複数の歴史的経験と社会

自覚的に習得されることをもとめて名乗りをあげているこれら「立候補者たち」について、最後にいくつかのメモを書きとめておこう。こうしたさまざまな歴史的経験から光をあてれば、ヨーロッパの戦後メンタリティの顔立ちがいっそう鮮明に見て取れるだろうからである。近代ヨーロッパにおいて国家と教会との関係は、ピレネーの向こう側とこちら側で、アルプスの南と北で、ライン川の西と東で、それぞれに異なった展開を見せた。国家権力は世界観に関して中立であるべきだという理念は、ヨーロッパのさまざまな国々においてそのつど異なった法的形態をとった。しかし市民的社会(ツイヴィーレ・ゲゼルシャフト)の内部ならばどんなところでも、宗教はひとしく非政治的な位置を占めている。信仰のこのような社会的私有化を、別の観点から嘆かわしく思う人もいるかもしれないが、政治を支える文化にとって、それはのぞましい結果をもたらしたのである。ヨーロッパというわれわれの空間のなかでは、大統領たるものが公的な祈りによって日々の職務を開始し、自らの政治的決定の成功を神に授かった使命に結びつけてみせる、などということは想像もつかない。
市民社会(ピュルガーゼ・ゲゼルシャフト)がその後ろ盾となっていた絶対主義政府から解放されたとき、この解放はヨーロッパのすべての地域で近代行政国家の成立ないしその民主主義的な変革をともなったわけではない。だが、フランス革命の理念的な輝きはヨーロッパ全体を覆いつくした。そのことがとりわけ大きな理由となって、ヨーロッパでは政治というものが二様の姿で――自由保護の手段として、および組織化する力として――肯定的に利用されてきたのである。これに反して資本主義の導入は鋭い階級対立と結びついていた。その記憶が障害となって、市場については、政治に対するような先入見のない評価を下すことができなくなっている。政治と市場とをそれぞれ別に評価するようになれば、国家が持つ文明化し組織化する力に対するヨーロッパ人の信頼は、いっそう強められるかもしれない。国家によって「市場の機能不全」を修正することも、期待できるのである。
フランス革命に由来する政党システムは、くりかえしコピーされてきた。しかしこのシステムがイデオロギー同士の相互批判のために活用され、資本主義的近代化がもたらした社会病理現象に対して不断に政治的価値判断が加えられるようになったのは、ヨーロッパにおいてのみである。このことが市民の感覚を、進歩というものが持つさまざまなパラドックスに対して敏感なものにした。
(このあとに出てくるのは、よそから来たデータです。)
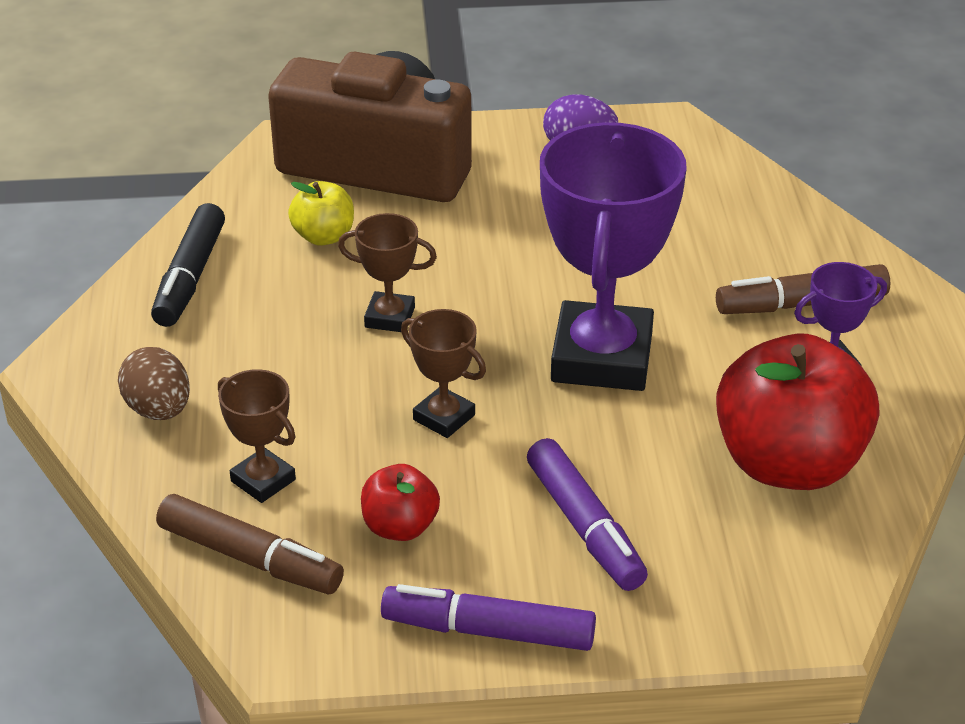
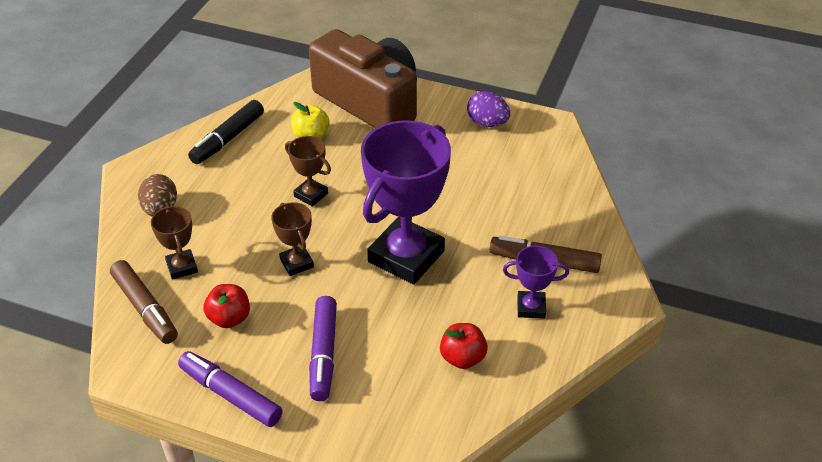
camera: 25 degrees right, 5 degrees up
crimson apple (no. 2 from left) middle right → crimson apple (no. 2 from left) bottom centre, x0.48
保守的な見解、リベラルな見解、社会主義的な見解が対立し合っているとき、問題になるのは次の二つの観点からする比較計量である。――既得の伝統的生活様式が解体されることによって生じる損失と、幻惑的進歩の理念がもたらすものと、どちらが大きいのか?あるいは、今日の破壊過程がその生みの苦しみを通じて明日のために約束している利益と、近代化のなかでの敗者の苦しみと、どちらが大きいのか?
ヨーロッパにおいて、長いあいだ解消されなかった階級間格差は、当事者たちによってひとつの運命のように受け取られてきたが、唯一それを回避しうるのは集団的な行動によってであった。だから労働者階級の流れのなかでも、またキリスト教社会主義の伝統的な運動のなかでも「さらなる社会的公正」をめざす連帯的な闘争倫理、扶助の平等を目指す闘争倫理が貫かれ、作業能力に応じた適正な分配を主張する倫理――極端な社会的不公正をも許容する個人主義的倫理に対抗してきたのである。